You are free to discuss it publicly, open a `GitHub Discussion <https://github.com/apache/airflow/discussions>`_
mentioning your findings and research you've done so far. Ideally (as a way to contribute to Airflow) you
should explain the findings of your own security team in your company to help to research and understand
the impact of the vulnerability on Airflow (and your way of using it).
Again - strong suggestion is to open ONE discussion per vulnerability. You should NOT post scan results in
bulk - this is not helpful for a discussion, and you will not get meaningful answers if you will attempt to
discuss all the issues in one discussion thread.
Yes - we know it's the easy way to copy & paste your result and ask others what to do, but doing it is
going to likely result in silence because such actions in the community as seen as pretty selfish way of
getting your problems solved by tapping into time of other volunteers, without spending your time on making it
easier for them to help. If you really want to get help from the community, focus your discussion on
particular CVE, provide your findings - including analyzing your report in detail and finding which
binaries and base images exactly are causing the scanner to report the vulnerability. Remember that only
you have access to your scanner and you should bring as much helpful information so that others can
comment on it. Show that you have done your homework and that you bring valuable information to the community.
Opening a GitHub Discussion for this kind of issues is also a great way to communicate with the
maintainers and security team in an open and transparent way - without reverting to the private security
mailing list (which serves different purpose as explained above). If after such a discussion there will be
a way to remove such a vulnerability from the scanned image - great, you can even contribute a PR to the
Dockerfile to remove the vulnerability from the image. Maybe such a discussion will lead to a PR to allow
Airflow to upgrade to newer dependency that fixes the vulnerability or remove it altogether, or maybe
there is already a way to mitigate it or maybe there is already a PR that someone works on to fix it.

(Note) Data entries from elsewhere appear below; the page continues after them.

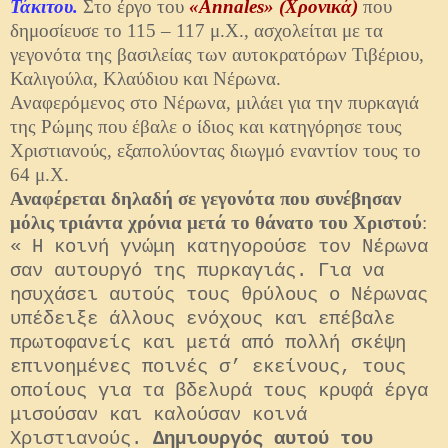
Τάκιτου.
Στο έργο του
«Annales» (Χρονικά)
που
δημοσίευσε το 115 – 117 μ.Χ., ασχολείται με τα
γεγονότα της βασιλείας των αυτοκρατόρων Τιβέριου,
Καλιγούλα, Κλαύδιου και Νέρωνα.
Αναφερόμενος στο Νέρωνα, μιλάει για την πυρκαγιά
της Ρώμης που έβαλε ο ίδιος και κατηγόρησε τους
Χριστιανούς, εξαπολύοντας διωγμό εναντίον τους το
64 μ.Χ.
Αναφέρεται δηλαδή σε γεγονότα που συνέβησαν
μόλις τριάντα χρόνια μετά το θάνατο του Χριστού
:
« Η κοινή γνώμη κατηγορούσε τον Νέρωνα
σαν αυτουργό της πυρκαγιάς. Για να
ησυχάσει αυτούς τους θρύλους ο Νέρωνας
υπέδειξε άλλους ενόχους και επέβαλε
πρωτοφανείς και μετά από πολλή σκέψη
επινοημένες ποινές σ’ εκείνους, τους
οποίους για τα βδελυρά τους κρυφά έργα
μισούσαν και καλούσαν κοινά
Χριστιανούς.
Δημιουργός αυτού του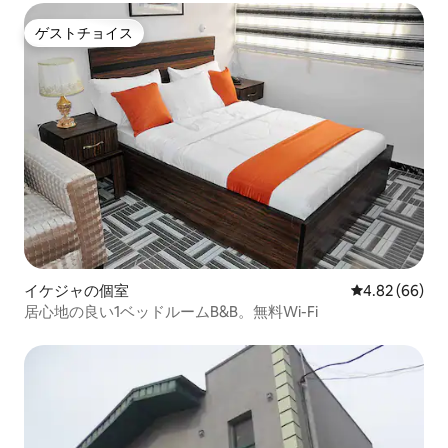
ゲストチョイス
ゲストチョイス
イケジャの個室
レビュー66件
4.82 (66)
居心地の良い1ベッドルームB&B。無料Wi-Fi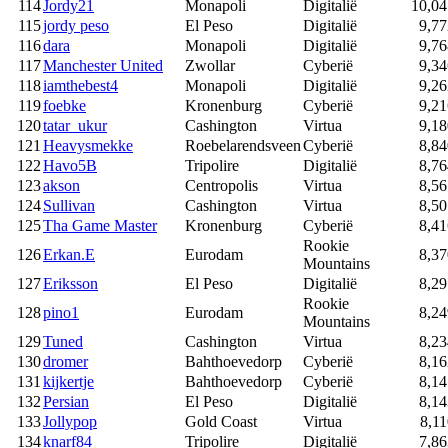
114
Jordy21
Monapoli
Digitalië
10,04
115
jordy peso
El Peso
Digitalië
9,77
116
dara
Monapoli
Digitalië
9,76
117
Manchester United
Zwollar
Cyberië
9,34
118
iamthebest4
Monapoli
Digitalië
9,26
119
foebke
Kronenburg
Cyberië
9,21
120
tatar_ukur
Cashington
Virtua
9,18
121
Heavysmekke
Roebelarendsveen
Cyberië
8,84
122
Havo5B
Tripolire
Digitalië
8,76
123
akson
Centropolis
Virtua
8,56
124
Sullivan
Cashington
Virtua
8,50
125
Tha Game Master
Kronenburg
Cyberië
8,41
Rookie
126
Erkan.E
Eurodam
8,37
Mountains
127
Eriksson
El Peso
Digitalië
8,29
Rookie
128
pino1
Eurodam
8,24
Mountains
129
Tuned
Cashington
Virtua
8,23
130
dromer
Bahthoevedorp
Cyberië
8,16
131
kijkertje
Bahthoevedorp
Cyberië
8,14
132
Persian
El Peso
Digitalië
8,14
133
Jollypop
Gold Coast
Virtua
8,11
134
knarf84
Tripolire
Digitalië
7,86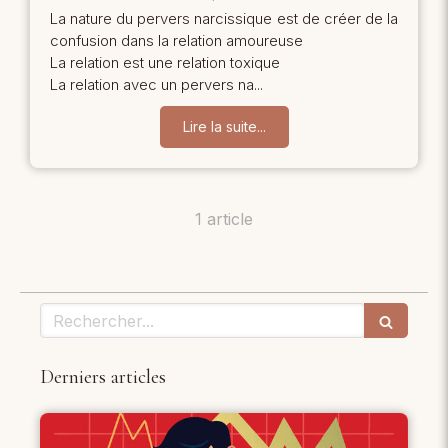
La nature du pervers narcissique est de créer de la
confusion dans la relation amoureuse
La relation est une relation toxique
La relation avec un pervers na...
Lire la suite...
1 article
Rechercher
Derniers articles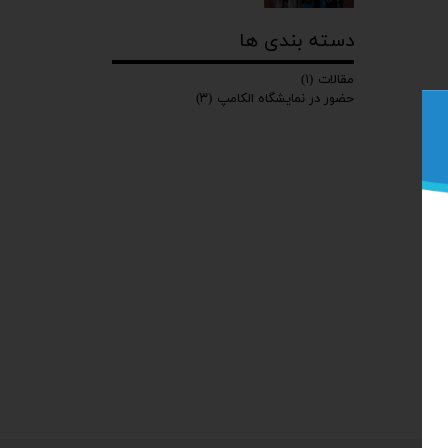
دسته بندی ها
مقالات
(۱)
حضور در نمایشگاه الکامپ
(۳)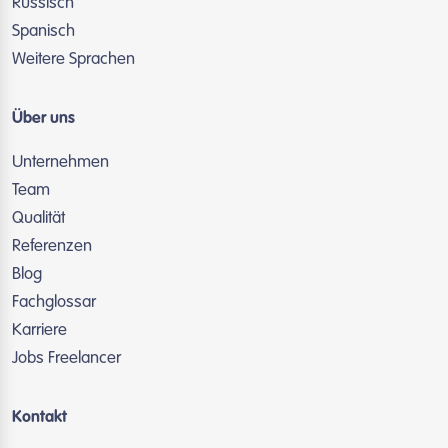
Russisch
Spanisch
Weitere Sprachen
Über uns
Unternehmen
Team
Qualität
Referenzen
Blog
Fachglossar
Karriere
Jobs Freelancer
Kontakt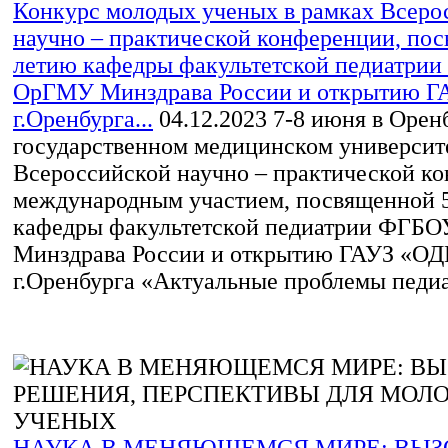
Конкурс молодых ученых в рамках Всеро
научно – практической конференции, пос
летию кафедры факультетской педиатри
ОрГМУ Минздрава России и открытию 
г.Оренбурга...
04.12.2023
7-8 июня в Орен
государственном медицинском университе
Всероссийской научно – практической к
международным участием, посвященной 
кафедры факультетской педиатрии ФГБ
Минздрава России и открытию ГАУЗ «О
г.Оренбурга «Актуальные проблемы педиа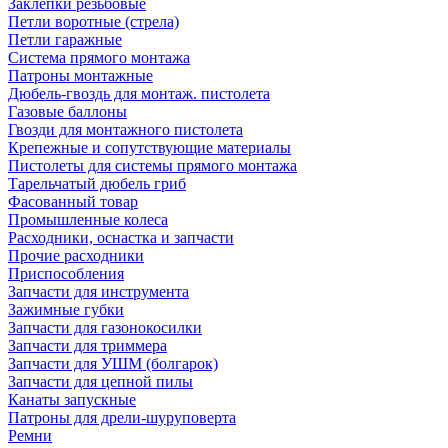
Заклепки резьбовые
Петли воротные (стрела)
Петли гаражные
Система прямого монтажа
Патроны монтажные
Дюбель-гвоздь для монтаж. пистолета
Газовые баллоны
Гвозди для монтажного пистолета
Крепежные и сопутствующие материалы
Пистолеты для системы прямого монтажа
Тарельчатый дюбель гриб
Фасованный товар
Промышленные колеса
Расходники, оснастка и запчасти
Прочие расходники
Приспособления
Запчасти для инструмента
Зажимные губки
Запчасти для газонокосилки
Запчасти для триммера
Запчасти для УШМ (болгарок)
Запчасти для цепной пилы
Канаты запускные
Патроны для дрели-шуруповерта
Ремни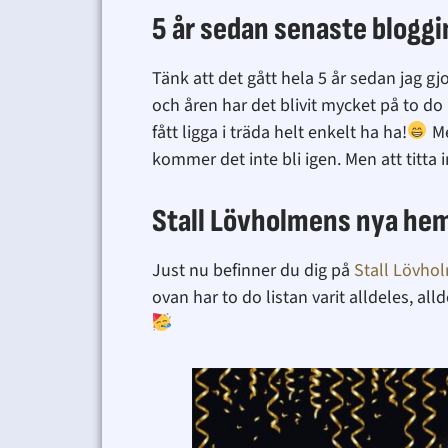
5 år sedan senaste blogg
Tänk att det gått hela 5 år sedan jag 
och åren har det blivit mycket på to do 
fått ligga i träda helt enkelt ha ha!
Me
kommer det inte bli igen. Men att titta i
Stall Lövholmens nya hem
Just nu befinner du dig på
Stall Lövho
ovan har to do listan varit alldeles, al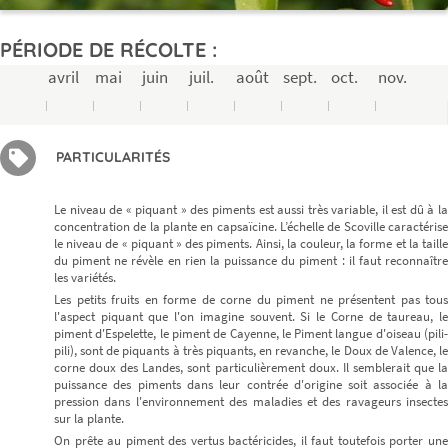
PÉRIODE DE RÉCOLTE :
avril
mai
juin
juil.
août
sept.
oct.
nov.
PARTICULARITÉS
Le niveau de « piquant » des piments est aussi très variable, il est dû à la
concentration de la plante en capsaïcine. L’échelle de Scoville caractérise
le niveau de « piquant » des piments. Ainsi, la couleur, la forme et la taille
du piment ne révèle en rien la puissance du piment : il faut reconnaître
les variétés.
Les petits fruits en forme de corne du piment ne présentent pas tous
l'aspect piquant que l'on imagine souvent. Si le Corne de taureau, le
piment d'Espelette, le piment de Cayenne, le Piment langue d'oiseau (pili-
pili), sont de piquants à très piquants, en revanche, le Doux de Valence, le
corne doux des Landes, sont particulièrement doux. Il semblerait que la
puissance des piments dans leur contrée d'origine soit associée à la
pression dans l'environnement des maladies et des ravageurs insectes
sur la plante.
On prête au piment des vertus bactéricides, il faut toutefois porter une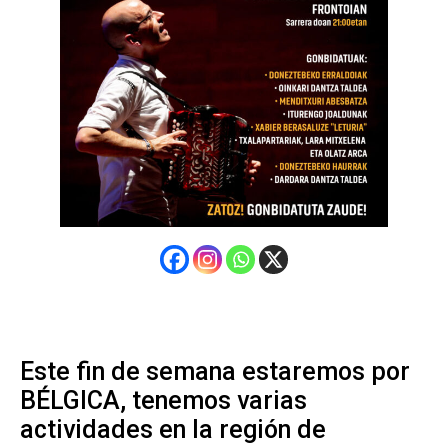
Este fin de semana estaremos por
BÉLGICA, tenemos varias
actividades en la región de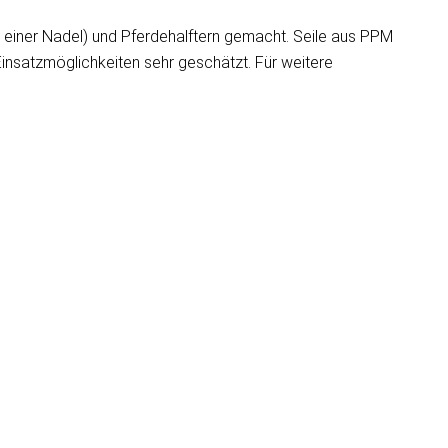
mit einer Nadel) und Pferdehalftern gemacht. Seile aus PPM
insatzmöglichkeiten sehr geschätzt. Für weitere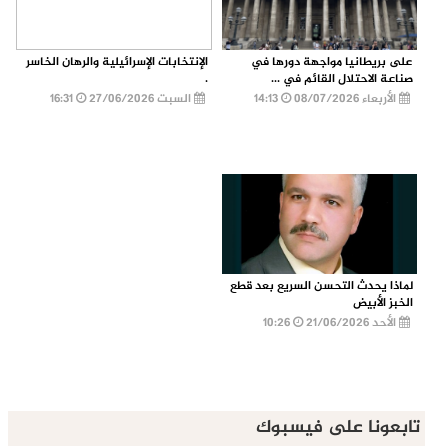
على بريطانيا مواجهة دورها في
الإنتخابات الإسرائيلية والرهان الخاسر
صناعة الاحتلال القائم في ...
.
الأربعاء 08/07/2026
14:13
السبت 27/06/2026
16:31
لماذا يحدث التحسن السريع بعد قطع
الخبز الأبيض
الأحد 21/06/2026
10:26
تابعونا على فيسبوك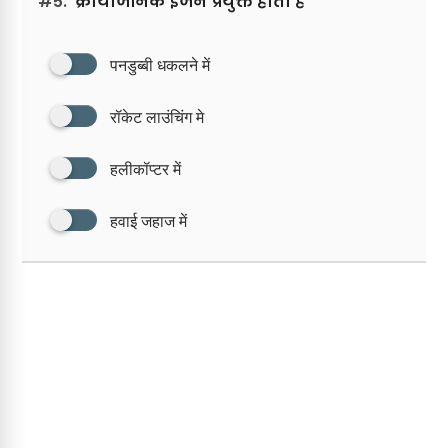
#5.
‘क्रायोजेनिक इंजन प्रयुक्त होता है
पनडुब्बी धकलने में
रॉकेट लाउंचिंग मे
हलीकॉप्टर में
हवाई जहाज में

All this can (and should) be discussed publicly and transparently in a GitHub Discussion, not via private
security email, nor GitHub Issues which are exclusively about Airflow Issues not 3rd-party components
public security issues.
Support
=======
The reference Docker Image supports the following platforms and database:
Intel platform (x86_64)
-----------------------
* Postgres Client
* MySQL Client
* MSSQL Client
ARM platform (aarch64)
----------------------
ARM support is experimental, might change any time.
* Postgres Client
* MySQL Client (MySQL 8)
* MSSQL Client
Note that MySQL on arm has experimental support through MariaDB client library.
Usage
=====
The :envvar:`AIRFLOW_HOME` is set by default to ``/opt/airflow/`` - this means that DAGs
are by default in the ``/opt/airflow/dags`` folder and logs are in the ``/opt/airflow/logs``
The working directory is ``/opt/airflow`` by default.
If no :envvar:`AIRFLOW__DATABASE__SQL_ALCHEMY_CONN` variable is set then SQLite database is created in
``${AIRFLOW_HOME}/airflow.db``.
For example commands that start Airflow see: :ref:`entrypoint:commands`.
Airflow requires many components to function as it is a distributed application. You may therefore also be interested
in launching Airflow in the Docker Compose environment, see: :doc:`apache-airflow:howto/docker-compose/index`.
You can use this image in :doc:`Helm Chart <helm-chart:index>` as well.